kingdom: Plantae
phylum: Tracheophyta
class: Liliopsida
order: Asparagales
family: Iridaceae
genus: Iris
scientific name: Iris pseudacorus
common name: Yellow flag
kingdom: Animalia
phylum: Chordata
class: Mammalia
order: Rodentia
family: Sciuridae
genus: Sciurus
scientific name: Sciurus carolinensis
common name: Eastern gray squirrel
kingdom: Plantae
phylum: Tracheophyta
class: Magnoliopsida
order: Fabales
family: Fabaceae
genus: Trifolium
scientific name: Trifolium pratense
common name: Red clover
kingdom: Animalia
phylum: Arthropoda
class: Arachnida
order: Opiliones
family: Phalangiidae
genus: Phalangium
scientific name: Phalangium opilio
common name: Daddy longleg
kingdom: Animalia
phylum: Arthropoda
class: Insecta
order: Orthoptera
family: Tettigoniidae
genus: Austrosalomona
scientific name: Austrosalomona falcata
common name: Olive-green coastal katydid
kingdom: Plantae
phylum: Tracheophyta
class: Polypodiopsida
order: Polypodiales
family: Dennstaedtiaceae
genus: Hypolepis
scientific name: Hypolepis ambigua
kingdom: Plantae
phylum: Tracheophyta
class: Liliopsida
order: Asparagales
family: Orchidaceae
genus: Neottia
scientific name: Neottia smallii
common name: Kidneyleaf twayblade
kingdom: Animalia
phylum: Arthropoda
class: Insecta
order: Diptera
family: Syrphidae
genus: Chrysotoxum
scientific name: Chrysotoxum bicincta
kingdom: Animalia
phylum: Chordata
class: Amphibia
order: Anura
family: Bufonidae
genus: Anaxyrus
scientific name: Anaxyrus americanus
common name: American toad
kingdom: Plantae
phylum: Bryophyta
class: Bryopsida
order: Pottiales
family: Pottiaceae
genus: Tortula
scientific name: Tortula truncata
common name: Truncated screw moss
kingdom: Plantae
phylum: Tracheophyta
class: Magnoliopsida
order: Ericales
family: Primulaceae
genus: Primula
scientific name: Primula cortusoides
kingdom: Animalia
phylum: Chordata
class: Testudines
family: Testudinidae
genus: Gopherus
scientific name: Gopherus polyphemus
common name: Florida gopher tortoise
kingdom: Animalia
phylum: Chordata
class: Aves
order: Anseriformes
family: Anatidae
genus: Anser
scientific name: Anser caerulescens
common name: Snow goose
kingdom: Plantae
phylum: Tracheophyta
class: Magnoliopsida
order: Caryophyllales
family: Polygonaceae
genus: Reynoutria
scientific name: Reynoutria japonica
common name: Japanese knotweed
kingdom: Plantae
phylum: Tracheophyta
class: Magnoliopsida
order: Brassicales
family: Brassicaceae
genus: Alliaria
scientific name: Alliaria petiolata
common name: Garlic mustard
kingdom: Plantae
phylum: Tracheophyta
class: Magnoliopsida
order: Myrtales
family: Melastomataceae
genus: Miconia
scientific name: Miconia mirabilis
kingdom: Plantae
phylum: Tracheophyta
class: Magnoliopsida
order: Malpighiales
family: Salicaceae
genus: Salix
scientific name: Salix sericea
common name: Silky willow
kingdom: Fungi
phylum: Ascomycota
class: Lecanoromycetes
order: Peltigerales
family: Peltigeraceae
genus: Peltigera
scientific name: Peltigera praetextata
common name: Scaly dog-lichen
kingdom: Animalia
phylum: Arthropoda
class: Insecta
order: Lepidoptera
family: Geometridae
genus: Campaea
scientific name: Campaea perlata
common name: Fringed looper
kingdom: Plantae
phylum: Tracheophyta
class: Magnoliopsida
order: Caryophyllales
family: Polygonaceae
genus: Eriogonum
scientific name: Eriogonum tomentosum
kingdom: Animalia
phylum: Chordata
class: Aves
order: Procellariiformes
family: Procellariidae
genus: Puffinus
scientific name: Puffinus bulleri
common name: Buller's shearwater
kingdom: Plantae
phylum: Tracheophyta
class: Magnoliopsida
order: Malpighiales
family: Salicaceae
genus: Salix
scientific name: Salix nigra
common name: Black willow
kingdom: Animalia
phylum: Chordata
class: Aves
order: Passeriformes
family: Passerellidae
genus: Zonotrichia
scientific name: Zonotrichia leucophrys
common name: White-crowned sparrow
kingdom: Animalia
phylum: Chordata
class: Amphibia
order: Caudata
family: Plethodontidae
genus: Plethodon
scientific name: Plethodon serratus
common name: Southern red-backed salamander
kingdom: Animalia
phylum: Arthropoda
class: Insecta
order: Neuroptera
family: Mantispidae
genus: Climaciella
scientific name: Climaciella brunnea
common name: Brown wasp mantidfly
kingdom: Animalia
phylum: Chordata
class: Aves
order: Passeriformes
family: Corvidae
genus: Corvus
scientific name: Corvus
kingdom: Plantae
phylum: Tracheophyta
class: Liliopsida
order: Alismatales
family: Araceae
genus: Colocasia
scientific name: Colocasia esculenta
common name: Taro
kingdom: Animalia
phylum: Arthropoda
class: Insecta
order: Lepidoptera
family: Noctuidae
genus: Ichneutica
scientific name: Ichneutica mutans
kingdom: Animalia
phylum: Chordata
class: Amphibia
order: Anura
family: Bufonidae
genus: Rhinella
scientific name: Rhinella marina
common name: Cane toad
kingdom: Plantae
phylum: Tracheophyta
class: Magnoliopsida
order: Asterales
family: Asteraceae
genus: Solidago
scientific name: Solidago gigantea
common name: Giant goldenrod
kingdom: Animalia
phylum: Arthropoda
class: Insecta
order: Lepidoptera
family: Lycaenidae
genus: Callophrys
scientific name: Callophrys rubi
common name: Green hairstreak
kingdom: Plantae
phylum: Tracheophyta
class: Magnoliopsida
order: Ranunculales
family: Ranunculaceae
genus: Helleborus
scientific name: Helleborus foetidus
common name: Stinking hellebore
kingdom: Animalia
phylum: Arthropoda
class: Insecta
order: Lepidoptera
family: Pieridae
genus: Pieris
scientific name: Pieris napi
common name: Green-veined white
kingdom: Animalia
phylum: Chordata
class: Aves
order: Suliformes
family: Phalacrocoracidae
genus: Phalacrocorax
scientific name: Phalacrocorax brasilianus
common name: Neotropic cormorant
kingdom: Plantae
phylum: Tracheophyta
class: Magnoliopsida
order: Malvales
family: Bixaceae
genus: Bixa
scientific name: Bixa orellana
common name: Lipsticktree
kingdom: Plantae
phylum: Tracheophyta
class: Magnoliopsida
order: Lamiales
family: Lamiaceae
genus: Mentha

────────

Set exercise –
Copy the entries word for word, beginning at the line that contains "family: Araceae" and stopping after the final line, with both of those lines included.

Final answer –
family: Araceae
genus: Colocasia
scientific name: Colocasia esculenta
common name: Taro
kingdom: Animalia
phylum: Arthropoda
class: Insecta
order: Lepidoptera
family: Noctuidae
genus: Ichneutica
scientific name: Ichneutica mutans
kingdom: Animalia
phylum: Chordata
class: Amphibia
order: Anura
family: Bufonidae
genus: Rhinella
scientific name: Rhinella marina
common name: Cane toad
kingdom: Plantae
phylum: Tracheophyta
class: Magnoliopsida
order: Asterales
family: Asteraceae
genus: Solidago
scientific name: Solidago gigantea
common name: Giant goldenrod
kingdom: Animalia
phylum: Arthropoda
class: Insecta
order: Lepidoptera
family: Lycaenidae
genus: Callophrys
scientific name: Callophrys rubi
common name: Green hairstreak
kingdom: Plantae
phylum: Tracheophyta
class: Magnoliopsida
order: Ranunculales
family: Ranunculaceae
genus: Helleborus
scientific name: Helleborus foetidus
common name: Stinking hellebore
kingdom: Animalia
phylum: Arthropoda
class: Insecta
order: Lepidoptera
family: Pieridae
genus: Pieris
scientific name: Pieris napi
common name: Green-veined white
kingdom: Animalia
phylum: Chordata
class: Aves
order: Suliformes
family: Phalacrocoracidae
genus: Phalacrocorax
scientific name: Phalacrocorax brasilianus
common name: Neotropic cormorant
kingdom: Plantae
phylum: Tracheophyta
class: Magnoliopsida
order: Malvales
family: Bixaceae
genus: Bixa
scientific name: Bixa orellana
common name: Lipsticktree
kingdom: Plantae
phylum: Tracheophyta
class: Magnoliopsida
order: Lamiales
family: Lamiaceae
genus: Mentha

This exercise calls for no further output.